Text excerpt Start Marker
Boxing SA briefed the Committee on its Annual Report. It was noted that an Acting CFO and new CEO had been appointed, and hopefully this would result in the turnaround efforts already started by the Board being taken to further fruition. Although the Board had tried to instill better monitoring and management, it was hampered by the fact that funding promised by the Department of Sport had still not been forthcoming, and the drop in revenue from Lotteries and declining sponsorship were putting the future development of Boxing SA at risk. Members asked questions on monitoring and the matters reported on by the Auditor General, training and development of financial staff, tracking of lost documents after amalgamation of provincial centres, reasons for the decline in revenue, new sponsorship plans, the Baby Champs programme, and mechanisms to monitor the current assets. The Committee asked what steps were being taken to try to revive boxing and the promotion of female boxing, and commented that the decline of boxing was as a result of bad planning and lack of development. An explanation was sought why the strategic plan and budget were not aligned. The Committee was displeased that the Department had not sent through the promised funding and instructed the Department to resolve the issue, and inform the Committee in writing of the steps taken.
The Department of Sport and Recreation advised the Committee of the changes made to the Strategic Plan following three workshops, and taking into account comments made by the Committee and the role expected of the Department in 2010. All work was aligned with the State of the Nation address and all key role players were involved.
Complaint against Dr K Basson
The Chairperson stated that on 4 April he had received a letter that was addressed to the Speaker by the Secretary of Transformation and Anti-Racism Rugby Committee, Dr A Bhorat. In it Dr Bhorat alleged that the South African Rugby Union Vice President Dr Koos Basson had deliberately misled parliament when he appeared before the Portfolio Committee on 20 February 2007. That meeting had been considering the transformation agenda. Dr Bhorat stated in the letter that he had a valid argument to prove that the statements made by Dr Basson were misleading.
Allegations that a person had deliberately misled Parliament were very serious and Adv A Gordon had advised that the Committee must afford Dr Basson an opportunity to respond. Therefore a letter had been addressed to Dr Basson on 15 May, asking for his comments by 31 May. Once that response had been received the Committee would deliberate further. The Chairperson stated that if it should be necessary to hold an enquiry, this would be done in closed session.
Adv A Gordon, Legal Advisor, Parliament, commented that he Chairperson had outlined the procedure sufficiently, and stated that no investigation could commence without Dr Basson’s comments. It would be correct to let Dr Basson have sight of the allegations by Dr Bhorat. The matter had roused much emotion. He confirmed that, should this be considered desirable after the response had been received, the Rules of the National Assembly did allow for the holding of enquiries.
Text excerpt End Marker
Entries provided Start Marker
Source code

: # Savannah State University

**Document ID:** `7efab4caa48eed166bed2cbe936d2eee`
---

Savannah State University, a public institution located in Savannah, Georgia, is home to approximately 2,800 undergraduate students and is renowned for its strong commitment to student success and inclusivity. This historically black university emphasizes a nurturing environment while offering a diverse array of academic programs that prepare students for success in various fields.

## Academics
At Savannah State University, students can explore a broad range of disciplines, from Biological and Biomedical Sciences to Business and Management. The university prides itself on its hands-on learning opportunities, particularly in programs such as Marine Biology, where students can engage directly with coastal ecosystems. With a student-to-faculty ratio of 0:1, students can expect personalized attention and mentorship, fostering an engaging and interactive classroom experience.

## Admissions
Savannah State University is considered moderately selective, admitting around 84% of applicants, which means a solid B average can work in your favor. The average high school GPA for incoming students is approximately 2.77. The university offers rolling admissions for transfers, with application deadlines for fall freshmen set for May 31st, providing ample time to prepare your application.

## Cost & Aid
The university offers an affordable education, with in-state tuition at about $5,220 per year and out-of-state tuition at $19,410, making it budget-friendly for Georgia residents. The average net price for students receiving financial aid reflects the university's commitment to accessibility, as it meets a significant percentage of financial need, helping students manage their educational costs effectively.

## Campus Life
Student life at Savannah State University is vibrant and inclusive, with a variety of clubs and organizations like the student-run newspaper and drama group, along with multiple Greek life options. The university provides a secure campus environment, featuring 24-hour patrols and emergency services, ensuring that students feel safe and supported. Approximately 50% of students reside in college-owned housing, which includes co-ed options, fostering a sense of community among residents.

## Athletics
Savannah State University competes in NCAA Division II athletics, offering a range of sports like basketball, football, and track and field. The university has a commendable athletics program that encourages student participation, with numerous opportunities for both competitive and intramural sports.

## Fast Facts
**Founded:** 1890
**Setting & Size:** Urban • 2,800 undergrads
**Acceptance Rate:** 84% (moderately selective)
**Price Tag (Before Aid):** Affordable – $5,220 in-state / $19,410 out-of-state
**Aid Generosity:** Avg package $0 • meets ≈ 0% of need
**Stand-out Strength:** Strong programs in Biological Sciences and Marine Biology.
Entries provided End Marker
_Apply what you read_.
**a.** Decide whether each statement agrees with the committee meeting summary, answering yes or no and quoting the words of the summary that decide it.
(i) The Department of Sport had already delivered the funding it promised to Boxing SA.
(ii) The letter sent to Dr Basson asked for his comments by 31 May.
(iii) The changes to the Strategic Plan followed two workshops.
**b.** Answer these questions from the committee meeting summary.
(i) Besides a new CEO, who had been appointed at Boxing SA?
(ii) On what date did Dr Basson appear before the Portfolio Committee?
(iii) Under which rules may enquiries be held, according to Adv Gordon?
**c.** Resume the committee meeting summary from the point where it stops.

_Answers to this exercise_.
**a.**
(i) No: "funding promised by the Department of Sport had still not been forthcoming"
(ii) Yes: "asking for his comments by 31 May"
(iii) No: "following three workshops"

**b.**
(i) An Acting CFO
(ii) 20 February 2007
(iii) The Rules of the National Assembly

**c.**
Mr Frolick commented that the matter should be dealt with as quickly as possible as the allegation related to such a sensitive topic.
Boxing SA (BSA) Annual Report 2005/06 Briefing
Mr Dali Mpofu, Chairperson, Boxing SA, briefed the Committee on the Annual Report. He stated that he had taken the Committee into BSA's confidence when he had outlined some the problems experienced, prior to the Annual Report. BSA now believed that it had turned a corner and would be able to submit the financial expenditure report on schedule. The Board had underestimated some of the challenges, and had realized that problems were worse than they seemed at first, especially given the challenges in staffing. The Chief Executive Officer was suspended in relation to the Annual Report and that action had served to further weaken the organisation. The Auditor-General's staff had been helpful but even with their intervention matters could not be brought to a successful conclusion. This had resulted in negative comments on the financial situation of BSA. The process of appointing a new CEO required BSA to work with both the Ministers of Sport and Finance. However the appointment had now been finalised and the new CEO was ready to begin. BSA had also restructured the provincial offices because it wanted to decentralise the organisation and to have proper representation.
Mr Mpofu tabled the revenue and expenditure statements for BSA, noting that the revenue was set to decline in 2006/7 with removal of funding from the Lotteries and sponsors. BSA had been informed, in March, that it would receive extra funding from the Department, but it seemed as if the process had been delayed by bureaucratic problems, as no additional funding had yet been received. BSA was also having problems with promoters not adhering to the Act.
Mr Mpofu highlighted the achievements for 2005 and 2006, which included the removal of the three-fight rule, reduced licencing fees, rotation of ring officials, the launch of the Baby Champs project and the establishment of a regional office in Port Elizabeth. He outlined the training and development undertaken.
Mr Mpofu hoped the Board, at the end of its term, would be able to leave a better organisation.
Mr S Masango (ANC) was surprised that the revenue figures had dropped by 45%. It seemed that whatever had been achieved in 2005/06 could not be repeated.
Mr Masango enquired when the CEO was going to start.
Mr Mpofu stated that BSA had received the approval of the appointment only in November 2006, but at that time the new CEO was ill. He would start next week.
Mr Masango commented that it was admirable that the BSA was going to submit their financial report on time, and hoped that it would contain favourable information.
Ms W Makgate (ANC) indicated that the Auditor-General’s report was very disturbing regarding the managing of the financial problems. She stressed that there should be a mechanism in place that both monitored the current situation and ensured that problems did not recur.
Mr Mpofu stated that the change of the Chief Financial Officer had resulted in a better situation, as the Board had had to play a more robust role. This had also resulted in the Board being more closely engaged with monitoring.
Ms Makgate asked if BSA would be training and developing financial staff.
Mr Mpofu responded that steps were being taken to train the staff properly and consultants were being used.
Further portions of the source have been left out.